Assigned task:
Pull out every line of the material below that contains the string "mardi". Matches must have the same letter case.
+++++
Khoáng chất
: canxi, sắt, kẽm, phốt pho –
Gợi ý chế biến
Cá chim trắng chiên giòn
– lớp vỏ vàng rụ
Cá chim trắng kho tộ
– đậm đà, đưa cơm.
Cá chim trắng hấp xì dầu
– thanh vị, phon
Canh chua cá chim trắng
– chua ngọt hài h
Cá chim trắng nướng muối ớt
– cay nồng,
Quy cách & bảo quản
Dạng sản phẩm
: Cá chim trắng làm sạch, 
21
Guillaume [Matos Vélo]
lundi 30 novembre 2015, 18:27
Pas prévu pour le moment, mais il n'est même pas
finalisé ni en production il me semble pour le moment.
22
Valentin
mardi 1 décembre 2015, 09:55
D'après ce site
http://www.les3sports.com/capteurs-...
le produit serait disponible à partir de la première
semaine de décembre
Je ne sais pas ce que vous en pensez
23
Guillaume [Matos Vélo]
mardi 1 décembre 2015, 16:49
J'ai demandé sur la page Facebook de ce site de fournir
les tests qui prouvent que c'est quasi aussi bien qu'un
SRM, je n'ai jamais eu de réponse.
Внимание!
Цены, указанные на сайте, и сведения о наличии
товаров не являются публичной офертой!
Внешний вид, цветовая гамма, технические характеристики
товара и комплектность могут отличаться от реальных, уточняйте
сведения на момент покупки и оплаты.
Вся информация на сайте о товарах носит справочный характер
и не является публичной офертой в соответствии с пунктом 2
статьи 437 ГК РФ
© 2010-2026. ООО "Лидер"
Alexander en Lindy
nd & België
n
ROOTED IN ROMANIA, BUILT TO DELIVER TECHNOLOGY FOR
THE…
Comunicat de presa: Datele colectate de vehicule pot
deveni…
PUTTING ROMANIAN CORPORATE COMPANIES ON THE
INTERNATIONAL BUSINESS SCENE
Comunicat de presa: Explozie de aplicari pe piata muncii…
+++++
Response to this exercise:
mardi 1 décembre 2015, 09:55
mardi 1 décembre 2015, 16:49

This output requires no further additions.